Cemetery officials built the database over the last two years to verify the accuracy of their records brought into question by reports of misidentified graves. Prior to 2010, the cemetery used paper records and maps to track who is buried where.
EISS includes a mobile app to help cemetery operations teams photograph, catalog and assign global positioning system locations to grave sites, streamlining maintenance and operational processes. Working with mobility company DMI, DOD will create an enterprise National Military Cemetery app for internal cemetery operations and a common virtual database and network environment for military cemeteries nationwide.
EISS aims to correct a years-old problem that has plagued military cemeteries. In 2012, the Veterans Affairs Department said it made mistakes at VA cemeteries that led families in seven cities to mourn at the wrong graves. At the Houston National Cemetery, for example, VA staff put 14 grave markers in the wrong plots in 2002.

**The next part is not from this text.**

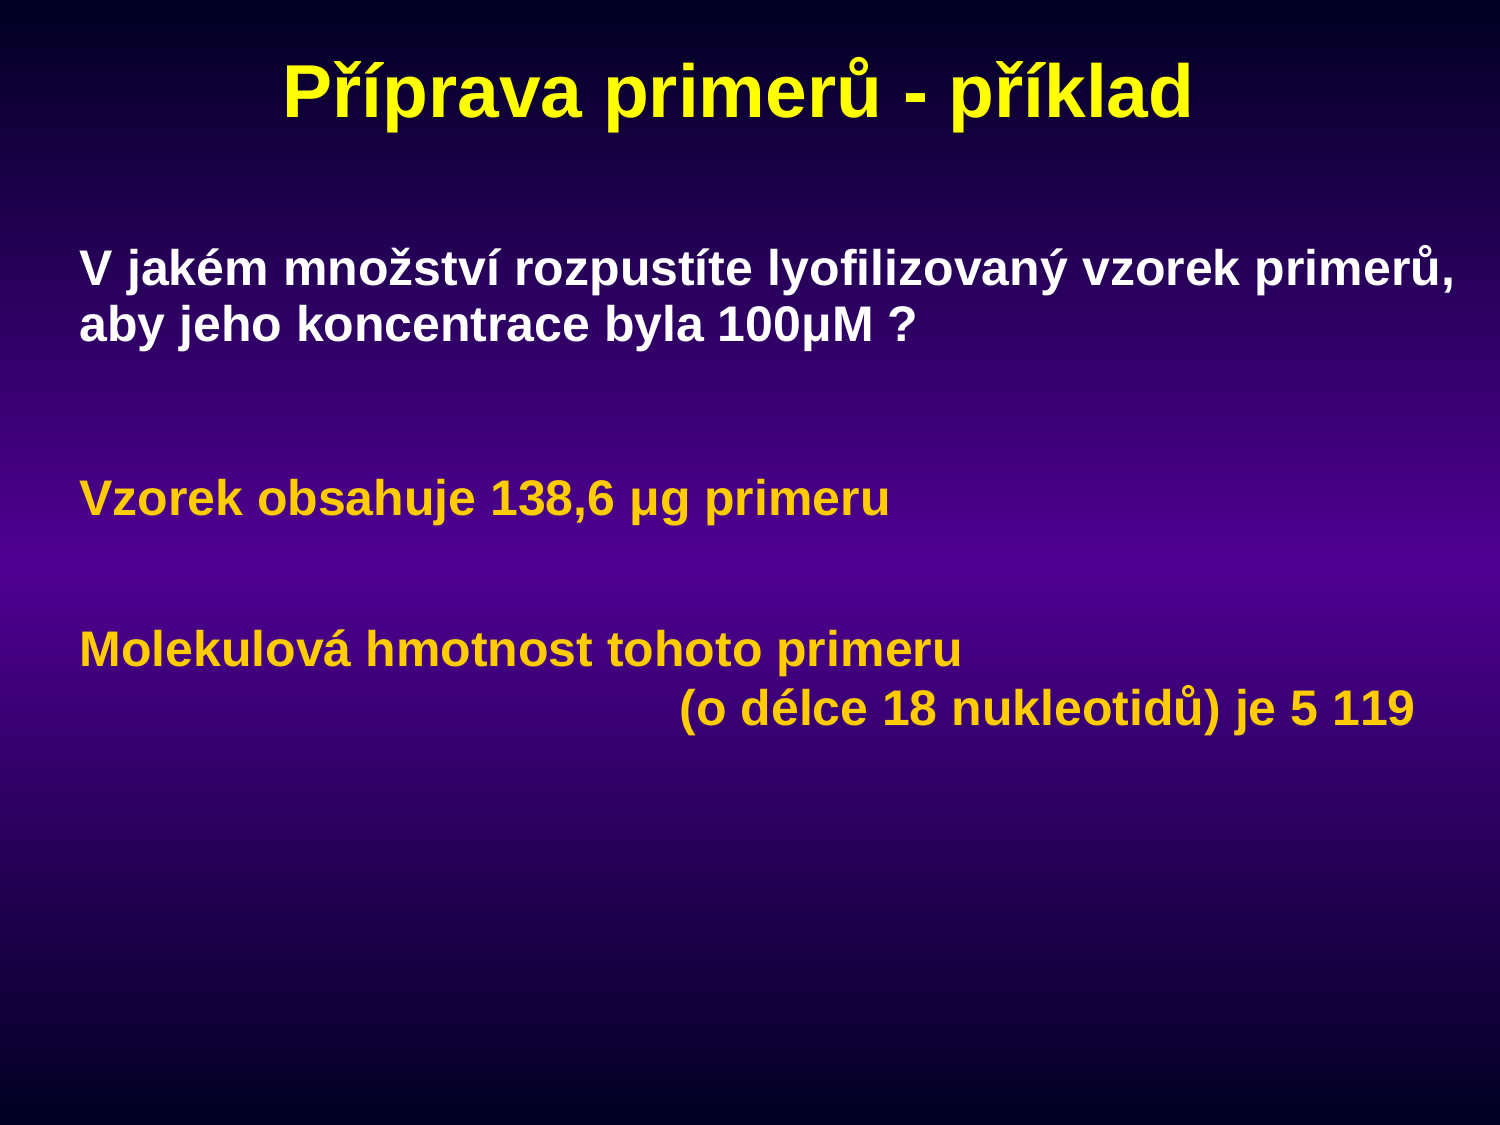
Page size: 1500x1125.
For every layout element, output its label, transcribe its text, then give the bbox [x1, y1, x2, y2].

In June 2010, The Washington Post reported that Army investigators had found more than 100 unmarked graves plus graves not marked on official maps. A DOD inspector general report that month made matters worse, stating that it found 211 instances of unmarked graves, misplaced headstones and improper dumping of human ashes.
The Associated Press reports:
On Monday at the Association of the United States Army convention in Washington, the cemetery debuted an interactive map available through its website and through a free smartphone app. It uses geospatial technology to hone in on specific graves and can also be searched by name.
The database has been the subject of a painstaking review and even now is not 100 percent complete. Katharine Kelley, the cemetery’s director of accountability, said that about 99.4 percent of the nearly 260,000 gravesites, niches and markers have been verified.
The remaining few deal largely with some of the cemetery’s oldest graves and records, which date to the Civil War. In many cases, it may be an effort to verify the spelling of the first name of a spouse buried at the cemetery among disparate handwritten records.